The other involves a close friend who decided he’s had enough of his job, and quit. He told his team about his decision, and it’s left them all distraught – he was/is a true leader, and has likely kept the people who work with/for him together, despite the opportunities for better pay that beckoned. The glue that bound them all together doesn’t exist anymore, and the opportunities they saw collectively don’t seem so attractive either.

In both situations, there’s more than just the individual affected in far more ways than come to mind immediately. Everything is connected: people make plans that involve other people – family, friends, colleagues – based on things taken for granted. When those plans go awry because the underpinning assumptions no longer hold, the outlook suddenly turns bleak.

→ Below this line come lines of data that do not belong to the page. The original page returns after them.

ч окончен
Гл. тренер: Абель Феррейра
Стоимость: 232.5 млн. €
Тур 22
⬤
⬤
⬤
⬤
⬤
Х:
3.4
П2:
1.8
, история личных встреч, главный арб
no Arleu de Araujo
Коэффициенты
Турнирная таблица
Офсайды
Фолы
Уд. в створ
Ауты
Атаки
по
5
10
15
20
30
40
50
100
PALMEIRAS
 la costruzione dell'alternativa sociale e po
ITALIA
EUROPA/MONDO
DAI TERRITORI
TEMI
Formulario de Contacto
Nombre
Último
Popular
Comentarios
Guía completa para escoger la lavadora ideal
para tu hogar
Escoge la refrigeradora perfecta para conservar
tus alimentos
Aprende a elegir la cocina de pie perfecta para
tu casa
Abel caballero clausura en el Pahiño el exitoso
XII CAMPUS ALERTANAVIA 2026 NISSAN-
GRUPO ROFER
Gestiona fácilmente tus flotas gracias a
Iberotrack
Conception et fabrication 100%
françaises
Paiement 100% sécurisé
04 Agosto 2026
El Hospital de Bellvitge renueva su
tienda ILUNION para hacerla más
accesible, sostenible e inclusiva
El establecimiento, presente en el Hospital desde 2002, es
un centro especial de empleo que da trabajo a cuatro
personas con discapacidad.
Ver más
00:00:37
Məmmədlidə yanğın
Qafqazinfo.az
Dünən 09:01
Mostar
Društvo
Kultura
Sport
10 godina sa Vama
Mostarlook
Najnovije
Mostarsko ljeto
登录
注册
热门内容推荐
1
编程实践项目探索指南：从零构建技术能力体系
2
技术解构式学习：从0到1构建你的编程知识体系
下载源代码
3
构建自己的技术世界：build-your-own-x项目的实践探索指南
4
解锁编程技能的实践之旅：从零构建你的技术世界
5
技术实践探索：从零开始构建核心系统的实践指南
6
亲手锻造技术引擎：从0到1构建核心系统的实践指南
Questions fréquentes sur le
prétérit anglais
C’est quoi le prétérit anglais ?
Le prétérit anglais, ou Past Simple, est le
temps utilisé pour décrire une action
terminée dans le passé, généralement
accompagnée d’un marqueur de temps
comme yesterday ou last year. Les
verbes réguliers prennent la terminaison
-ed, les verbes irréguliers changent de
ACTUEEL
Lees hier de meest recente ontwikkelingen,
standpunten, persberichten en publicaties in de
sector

In both situations, the clouds will pass. While the hurt and pain and heartache and difficulties remain, Life goes on. It always does.

Spencerian: Arlo Gruen



In order to be able to feel alive, we … need more and more external excitation. The stimuli themselves … force us into an addictive mode. Since we think that all we require is more of them in order to fill up the emptiness, our need will grow for what actually increases the void. There are numerous stimuli of this sort: loud music, large cars, glittering colors, gleaming machines. What we finally seek for our feeling of aliveness is simply the speed with which a change in stimuli takes place. The form or content of the stimulus will have scarcely any significance. In fact empty forms will be preferred, since those with content and meaning slow down the tempo of change. To find meaning in an experience requires, after all, an act of mental organization, and that takes time.